■ Ausgewählter Text
========
Bis auf zwei sind alle Signale in Betrieb und funktionieren auch.
Es hat viele Stunden gedauert. Die Signale sind jetzt aber eingebaut und funktionieren wieder. Wieder, weil sie fast alle zunächst «Wiederbelebungsmassnahmen» brauchten. Nach 12 Jahren Standzeit wohl nichts Aussergewöhnliches. Es brauchte viel Geduld und den Trick mit dem Draht um den Antrieb manuell in die obere Stellung zu schieben (wie ihn Viessmann in der Anleitung beschreibt). Oft half das aber noch nicht. Dann wurde der Antrieb mit leichtem Klopfen gegen die Anlagenkannte vorsichtig gelockert und immer wieder versucht umzuschalten. Solange, bis der Antrieb erste Lebenszeichen von sich gab. Das Prozedere mit Draht und Klopfen wurde dann solange wiederholt, bis die Antriebe wieder klaglos hin- und herschalteten. Was leider bei den meisten Signalen verloren ging, war die gedämpfte Bewegung - aber egal, Hauptsache es bewegt sich was!
========
■ Datenauszug
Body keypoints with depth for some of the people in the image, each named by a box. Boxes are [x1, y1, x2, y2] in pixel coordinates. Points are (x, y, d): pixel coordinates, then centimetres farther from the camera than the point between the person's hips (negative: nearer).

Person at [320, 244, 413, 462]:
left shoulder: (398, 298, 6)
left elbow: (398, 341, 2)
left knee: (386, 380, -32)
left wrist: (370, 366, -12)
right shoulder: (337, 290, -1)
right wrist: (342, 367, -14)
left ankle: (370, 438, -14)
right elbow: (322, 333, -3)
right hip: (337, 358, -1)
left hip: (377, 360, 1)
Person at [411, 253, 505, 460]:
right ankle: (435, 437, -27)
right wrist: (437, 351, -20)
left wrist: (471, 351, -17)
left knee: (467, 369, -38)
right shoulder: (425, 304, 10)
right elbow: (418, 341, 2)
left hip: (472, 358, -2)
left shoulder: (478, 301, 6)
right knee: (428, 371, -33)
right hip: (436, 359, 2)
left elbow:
========
■ Deine Aufgaben
1: Kannst du aus dem Text über die Signale den Abschnitt, der mit den Worten „Es hat viele“ beginnt und mit „bewegt sich was!“ endet, wortgetreu wiedergeben?
2: Wie könnte der Text über die wiederbelebten Signale weitergehen? Führe ihn im Anschluss an seinen letzten Satz fort.

■ Lösungen
1:
Es hat viele Stunden gedauert. Die Signale sind jetzt aber eingebaut und funktionieren wieder. Wieder, weil sie fast alle zunächst «Wiederbelebungsmassnahmen» brauchten. Nach 12 Jahren Standzeit wohl nichts Aussergewöhnliches. Es brauchte viel Geduld und den Trick mit dem Draht um den Antrieb manuell in die obere Stellung zu schieben (wie ihn Viessmann in der Anleitung beschreibt). Oft half das aber noch nicht. Dann wurde der Antrieb mit leichtem Klopfen gegen die Anlagenkannte vorsichtig gelockert und immer wieder versucht umzuschalten. Solange, bis der Antrieb erste Lebenszeichen von sich gab. Das Prozedere mit Draht und Klopfen wurde dann solange wiederholt, bis die Antriebe wieder klaglos hin- und herschalteten. Was leider bei den meisten Signalen verloren ging, war die gedämpfte Bewegung - aber egal, Hauptsache es bewegt sich was!

2:
Einfach war es nicht. So mussten z.B. zwei Signale versetzt werden, weiter vom Gleis entfernt. Grund war, dass die Züge im Untergrund mit den Antrieben kollidierten. Bisher war das nicht aufgefallen, da die Kabel einfach nach unten hingen. Doch es ist nicht Vorbildgerecht, wenn die Signale sich bewegen, weil Loks und Wagen unterirdisch dagegen stossen. Deshalb wurden sie kurzerhand unter Einsatz von schwerem Gerät um einen knappen Zentimeter versetzt.
Wer auf dem letzten Bild genau hinsieht, erkennt, dass im BW auch Lampen gesetzt wurden. Angeschlossen sind sie noch nicht - da freue ich mich schon drauf, wenn es dann soweit ist.